If I then got your proposed text, I would take that as the friendship being over. I'm saying that as someone who tends to be other people's 'rock' and who finds it hard to ask for help myself. If someone responded the way you did when I had already swallowed my pride enough to ask for help, it would be extremely difficult for me to get past that.

riveravon23 Fri 15-May-15 18:42:34

I understand your original outburst and the reasons behind it. I understand your apology.

However, saying "are you sulking, if so I have misjudged our friendship?" appears as if you are making it all his fault. And I actually think I would be very upset and annoyed at that. All I can tell you is my POV and hearing the words would infuriate him...although I know that was not your intention.

bananacarnival Fri 15-May-15 18:44:25

Thank you so much for all your replies. It helps me to see the other side instead of constantly feeling victimized.

To be clear, and I was trying to keep it brief in first post: I didn't scream at him, I had a horrendous melt down in the car where I cried uncontrollably and told him that all the things I needed to get done, I couldn't, because we were in Camden and I drove around for an hour trying to find somewhere to park, in addition to the hour it took me to drive to Camden plus the journey home. I couldn't get out of the car as constantly trying to dodge traffic wardens. I've never spent so long trying to find parking.His appointment was a massage to deal with a trapped nerve, nothing sinister. We were both late for school pick up.

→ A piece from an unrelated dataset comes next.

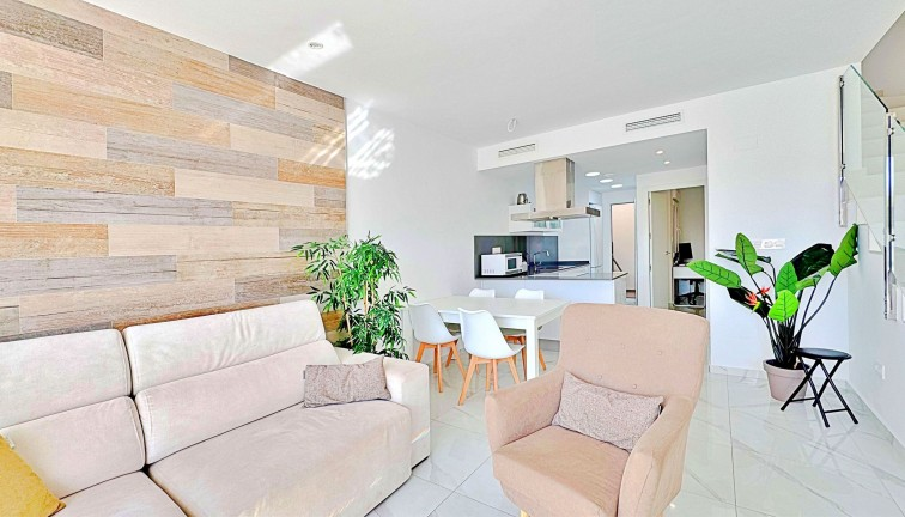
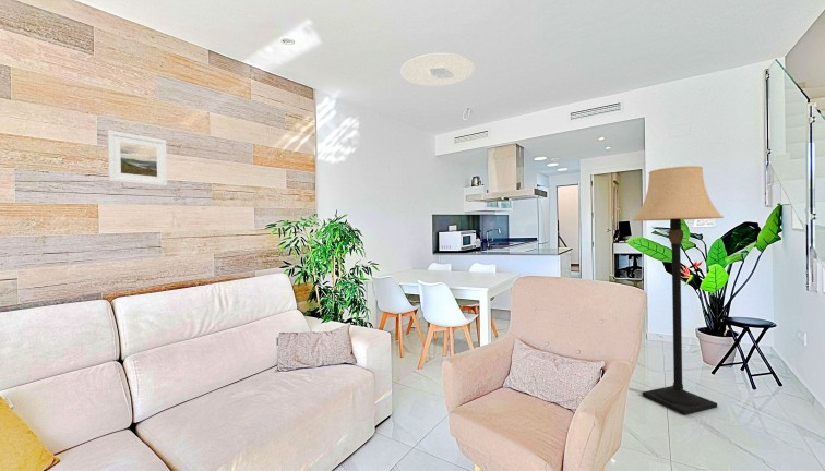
+ ceiling light [399,52,476,87]
+ lamp [632,165,725,415]
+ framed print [107,130,168,188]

If anyone is in medical dire straits it's me: I've suffered a brain haemorrhage, been investigated recently for further head related problems, referred to GP counsellor plus IAPT.

Years ago he did something similar. An upsetting situation regarding our kids, I posted on here and he was clearly in the wrong, but went completely silent and waited for me to eventually contact him.

bananacarnival Fri 15-May-15 18:47:52

I think goddessofsmallthings has summed it up well here:

'It seems you used the time to work yourself up into a high state of resentment and when your friend returned to the car, no doubt expecting you to make some enquiry as to what had transpired for him, you let him have both barrels and followed through with hysterical ranting about your problems throughout the duration of the return journey. '

CupidStuntSurvivor Fri 15-May-15 18:51:37

YABU. And a bad friend.

You were already becoming irritated by him before your outburst.

You don't say what exactly you said during your outburst so I assume it's quite bad. And he'd just come out of a medical appointment...General etiquette says you ask how it went, not have a go.

He accepted your apology and has said if you need anything, let him know. You haven't messaged him at all either. And he's the one who has reason to feel hurt.

Precisely how personal an outburst was it and how sufficiently did you apologise for what you said during the outburst?

And now you want to send an arsy message.

FanjoForTheMammaries Fri 15-May-15 18:54:10

He said he understood. He isn't sulking.